When samba is a domain member, and a client authenticates via kerberos, the client supplies (through the PAC embedded in the AP-REQ ticket) information that should be sufficient for starting the session, without a need to contact a domain controller for more information on the client. This is not generally true, but true for configurations where the id-mapping does not depend on information from the DC (e.g. rid, autorid). Another caveat is that the the PAC might include "extra-sids" and since smbd doesn't know whether they are group sids or user sids, it has to query the DC. However, it appears that samba (smbd+winbindd) does contact the DC: 1. There's at least one ldap query to get the user's details by its SID. 2. A new connection is opened to make this query, and this involves full Kerberos authentication (although it should be feasible to keep a connection open or at least have cached service tickets). All-in-all, 40+ packets are exchanged. 3. There is also an LSARPC lsa_LookupSids3, on an already-open connection. The significance of this is in setups where network connectivity issues, long round-trip delays, or misconfigured site information, causes the action of opening a new ldap connection to take a long time or sometimes fail completely. By comparison, a Windows file server does not need to contact the domain, and hence the network issues do not affect it. see also discussion in samba-technical - https://lists.samba.org/archive/samba-technical/2015-May/107199.html Notes about the scenario recorded in the packet captures and logs: 1. The daemons are started, device is joined to domain QA (there are some transactions for group mapping, finding trusted domains, etc.) 2. User "QA\uris" connects to "share1" - starting at packet 6237. He then logs off. 3. User "QA\uris2" connects to "share1" - starting at packet 21233
Created attachment 11025 [details] Logs (UTC+3 timezone)

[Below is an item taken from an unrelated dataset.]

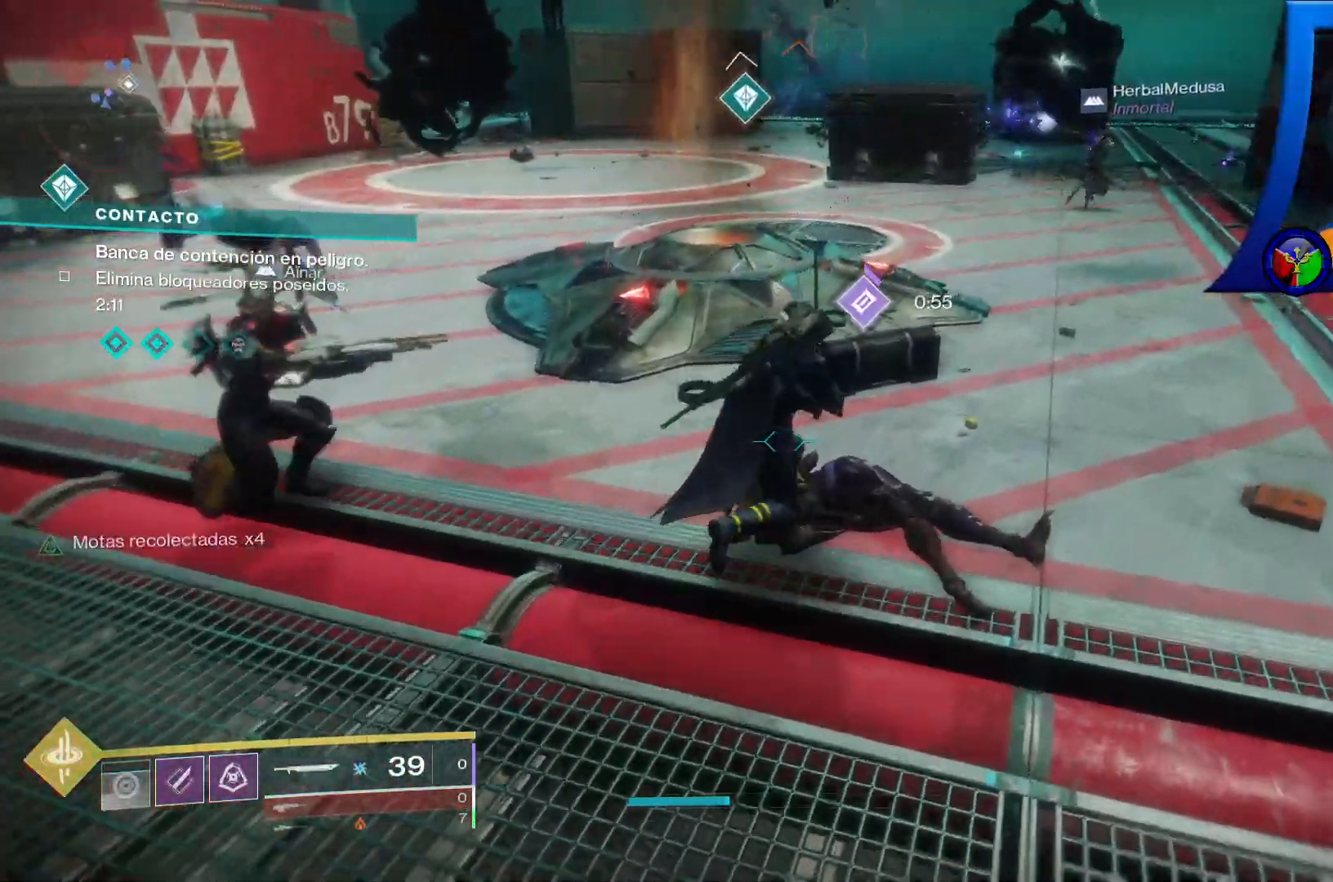
{"dt_ms": 500, "buttons": ["X"], "left_stick": "center", "right_stick": "center", "events": [[250, "X", "down"], [250, "left_stick", "up"], [367, "left_stick", "center"]]}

Created attachment 11026 [details] packet traces samba server is 192.168.91.23 DC is 192.168.90.201 client is 192.168.91.134
Created attachment 11027 [details] smb.conf
Created attachment 11028 [details] Keytab for decrypting ldap messages
Oh. You have a very unusual configuration in your smb.conf. You have: passdb backend = smbpasswd You should remove this. Do you have any local users ? The smbpasswd backend is not capable of storing full user data. This must be removed (or set to the default of tdbsam) and any local users migrated to the proper backend database (using pdbedit). This shouldn't make a difference (I'm still looking into your logs) but it's a bad sign. Jeremy.
Ok, I think I see the problem here... Are you able to test something for me once I've coded it up ?
(In reply to Jeremy Allison from comment #6) Sure NP
Thanks, I should have something for you to test within a few days.
Created attachment 11043 [details] git-am fix for master. OK, this is a test patch for master only that adds the ability for smbd to save the name -> SID translation into the winbindd cache for a domain, if a successful logon has a PAC associated. Can you let me know if this fixes the problem for you ? If so, I'll create a back-port for 4.2.next. Cheers, Jeremy.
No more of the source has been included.